We will grow your business
You can grow your sales
Grow your revenue
We will grow your website

The use of the word grow in these phrases just bothers me. It just does! Grow vegetables, grow hair, grow up, and that’s fine, but this repeated talk about growing aspects of your business is becoming redundant. I’d rather hear a web developer or SEO say,
“We’ll build you a big, huge website and get you big, fat sales.”

It’s not elegant, but it’s less wormy, less latest buzzword-sounding. ‘Linkbait’ I can handle, though it makes me see a grub on a hook every time I hear it, causing me to say, ‘blech!”. ‘Web 2.0’ has kind of a nice ring to it, although no one seems to agree about exactly what it means. But growing a website just calls up images in my mind of a monotonous company meeting where the employees were all instructed to use this great phrase to pitch a sale. It doesn’t convey anything to me about working like heck to achieve a goal. I guess I’m saying, it sounds phony.
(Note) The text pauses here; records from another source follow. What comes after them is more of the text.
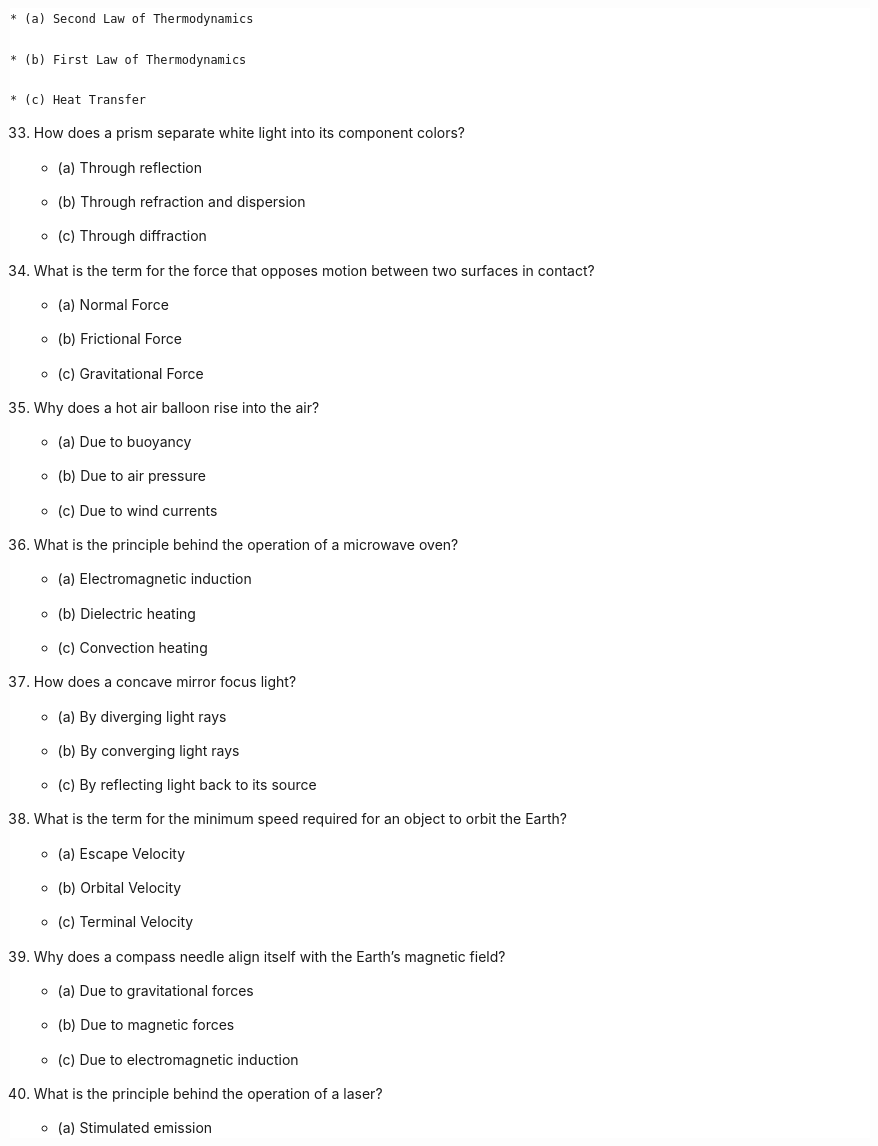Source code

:     * (a) Second Law of Thermodynamics

    * (b) First Law of Thermodynamics

    * (c) Heat Transfer

33. How does a prism separate white light into its component colors?

    * (a) Through reflection

    * (b) Through refraction and dispersion

    * (c) Through diffraction

34. What is the term for the force that opposes motion between two surfaces in contact?

    * (a) Normal Force

    * (b) Frictional Force

    * (c) Gravitational Force

35. Why does a hot air balloon rise into the air?

    * (a) Due to buoyancy

    * (b) Due to air pressure

    * (c) Due to wind currents

36. What is the principle behind the operation of a microwave oven?

    * (a) Electromagnetic induction

    * (b) Dielectric heating

    * (c) Convection heating

37. How does a concave mirror focus light?

    * (a) By diverging light rays

    * (b) By converging light rays

    * (c) By reflecting light back to its source

38. What is the term for the minimum speed required for an object to orbit the Earth?

    * (a) Escape Velocity

    * (b) Orbital Velocity

    * (c) Terminal Velocity

39. Why does a compass needle align itself with the Earth’s magnetic field?

    * (a) Due to gravitational forces

    * (b) Due to magnetic forces

    * (c) Due to electromagnetic induction

40. What is the principle behind the operation of a laser?

    * (a) Stimulated emission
Produce, develop, expand, increase, or cultivate are nice alternatives that my word processor’s thesaurus is suggesting, and it’s just a software program. Surely, as human beings, we can come up with words to describe what we’re doing that speak to the heart with more gusto.

Now, I want to end this on a positive note, having vented my feelings. I was just taking a gander at an SEO Roundtable post and noticed the use of the word merit as a synonym for organic as a description for links. I’ve liked ‘organic’ since it first appeared on the language horizon in relationship to SEO, but I have to say, ‘merit links’ sounds sweet to my sensitive ears. It has a robust, rich tone. The pursuit of merit links strikes me as a worthy one. It makes our job sound rather grand! Don’t you agree?